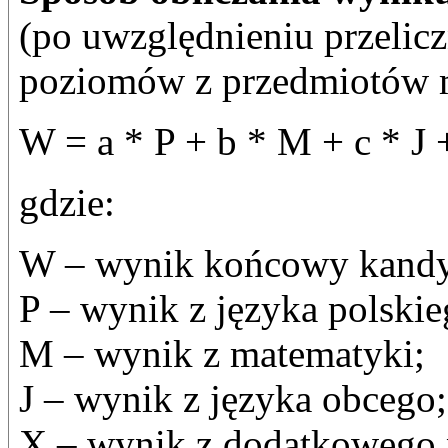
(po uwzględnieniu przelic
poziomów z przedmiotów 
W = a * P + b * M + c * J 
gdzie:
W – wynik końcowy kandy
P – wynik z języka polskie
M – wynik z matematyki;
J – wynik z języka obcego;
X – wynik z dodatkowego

----------------------------------------

▸ What you will do: Please make an exact copy of the records, leaving out any picture.

▸ Task result:
(po uwzględnieniu przelic
poziomów z przedmiotów 
W = a * P + b * M + c * J 
gdzie:
W – wynik końcowy kandy
P – wynik z języka polskie
M – wynik z matematyki;
J – wynik z języka obcego;
X – wynik z dodatkowego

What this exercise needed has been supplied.